# CoralBox ATO100 Testing/Review



## goobafish (Jan 27, 2015)

After using Jebao's old ATO for almost a year I saw that their new CoralBox ATO with both sensor and float switches was coming out. Fish-street sent me a unit to try out and review.
http://www.fish-street.com/coral_box_a100_auto_top_off_ato_system

I have had it for a few weeks, when I opened it I was impressed with the design as well as the new tank-mount for the sensor, as the last one was poor. This screw-in suction cup is very sturdy and feels much safer.

Unfortunately I have not had the ability to use the ATO for more than a few hours. When I first set it up, after washing everything with cleaning vinegar, it seemed to fill slowly until it was right below the optical sensor then stop and never turn on again, leaving the reservoir still full the next day. I re-washed everything and set it up again.

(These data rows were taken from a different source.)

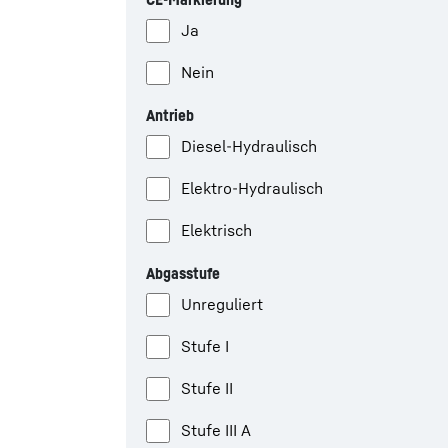
Ja
Nein
Antrieb
Diesel-Hydraulisch
Elektro-Hydraulisch
Elektrisch
Abgasstufe
Unreguliert
Stufe I
Stufe II
Stufe III A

I am not sure what size/design system this is designed for, because there is far too much space between the optical sensor and the emergency off float switch. If my tank wanted to raise to the level of the float switch, the ATO would have to empty the whole 5 gallon reservoir, while my tank's plumbing is not "dialed in" to even trigger the emergency off.

Every time I have run it since it started "working" it has emptied the entire reservoir into my tank within ~5-6 hours and sounded a loud alarm in the middle of the night.

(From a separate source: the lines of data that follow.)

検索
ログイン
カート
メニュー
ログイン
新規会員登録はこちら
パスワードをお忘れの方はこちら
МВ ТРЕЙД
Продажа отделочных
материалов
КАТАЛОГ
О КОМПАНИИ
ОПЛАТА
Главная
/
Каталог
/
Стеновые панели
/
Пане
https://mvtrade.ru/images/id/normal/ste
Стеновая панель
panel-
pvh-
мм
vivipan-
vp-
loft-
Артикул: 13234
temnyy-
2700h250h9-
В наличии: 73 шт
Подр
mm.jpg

While I try to keep the water level in my sump constant, it is being syphon-fed by two tanks, one of which through a filter sock. As the water level of the tank slightly raises when the filter sock starts to fill, the ATO would just compensate for the change by pouring the reservoir into the sump.

So far, not the best piece of equipment i've used.


----------



## ruckuss (Jan 11, 2015)

thanks for posting. I saw this product online the other day and was wondering about it myself.


----------



## noy (Nov 19, 2012)

I have this - my recommendation is to stay away.

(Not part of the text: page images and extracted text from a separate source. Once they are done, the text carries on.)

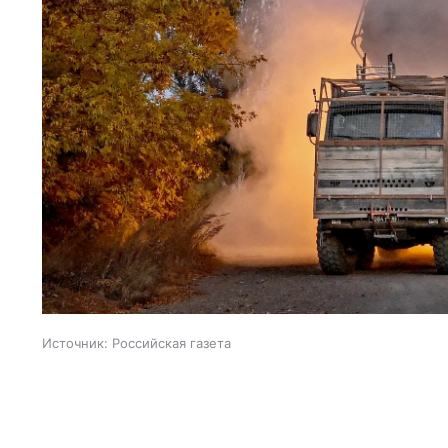
Источник:
Российская газета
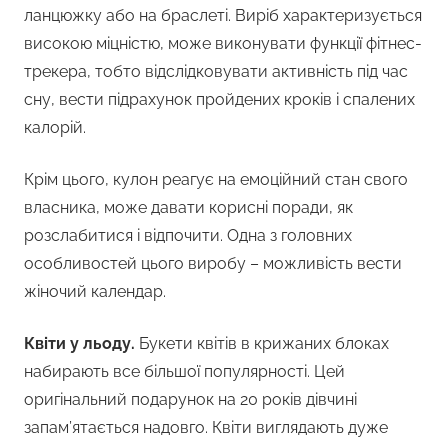
ланцюжку або на браслеті. Виріб характеризується
високою міцністю, може виконувати функції фітнес-
трекера, тобто відслідковувати активність під час
сну, вести підрахунок пройдених кроків і спалених
калорій.
Крім цього, кулон реагує на емоційний стан свого
власника, може давати корисні поради, як
розслабитися і відпочити. Одна з головних
особливостей цього виробу – можливість вести
жіночий календар.
Квіти у льоду.
Букети квітів в крижаних блоках
набирають все більшої популярності. Цей
оригінальний подарунок на 20 років дівчині
запам’ятається надовго. Квіти виглядають дуже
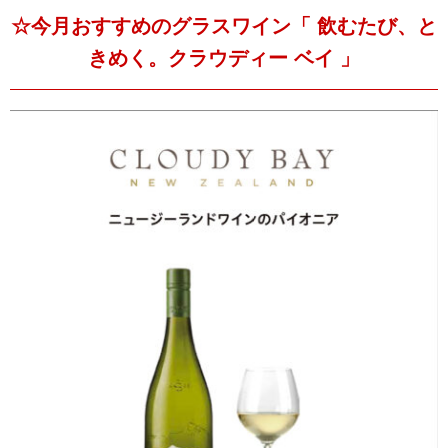
☆今月おすすめのグラスワイン「 飲むたび、と
きめく。クラウディー ベイ 」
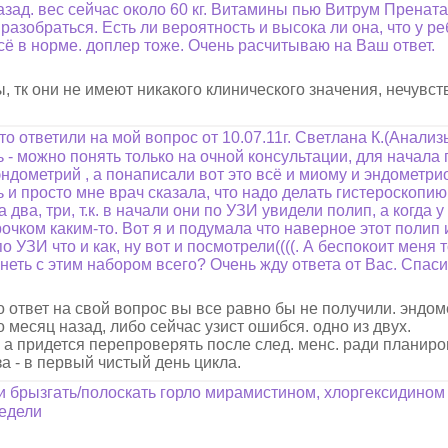
назад. вес сейчас около 60 кг. Витамины пью Витрум Пренат
 разобраться. Есть ли вероятность и высока ли она, что у р
всё в норме. доплер тоже. Очень расчитываю на Ваш ответ.
 тк они не имеют никакого клинического значения, нечувст
о ответили на мой вопрос от 10.07.11г. Светлана К.(Анали
ть - можно понять только на очной консультации, для начала 
ндометрий , а понаписали вот это всё и миому и эндометриоз
и просто мне врач сказала, что надо делать гистероскопию,
 два, три, т.к. в начали они по УЗИ увидели полип, а когд
рочком каким-то. Вот я и подумала что наверное этот полип
 УЗИ что и как, ну вот и посмотрели((((. А беспокоит меня
неть с этим набором всего? Очень жду ответа от Вас. Спаси
о ответ на свой вопрос вы все равно бы не получили. эндом
о месяц назад, либо сейчас узист ошибся. одно из двух.
я, а придется перепроверять после след. менс. ради планир
а - в первый чистый день цикла.
ли брызгать/полоскать горло мирамистином, хлоргексидино
недели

Firstly i'm not convinced its actually an optical sensor. Suction cup is sturdy but suction cups do get dislodged.

Regardless, i could not get it to work out of the box - once the pump starts going even if it overflows it doesn't stop. I have been working with fish-street to solve this but i just don't have a lot of time to work on its. 

Also the audio alarm is just too loud for it practical and there is no option (short of disconnecting the circuit) to turn it off.


----------



## goobafish (Jan 27, 2015)

The only way its useable as-is is to install an apex-controlled float switch in addition to the ATO. The alarm is loud, and occurs both when you hit the float switch and when the pump is dry, but not as loud as their previous unit. It is very annoying, it wakes me up and I am sure disturbs neighbours, I really wish there was an option for it to turn off instead of alarming. I think I am just going to go with an Apex breakout box and maybe use the sensor from this unit with my own float switch.


----------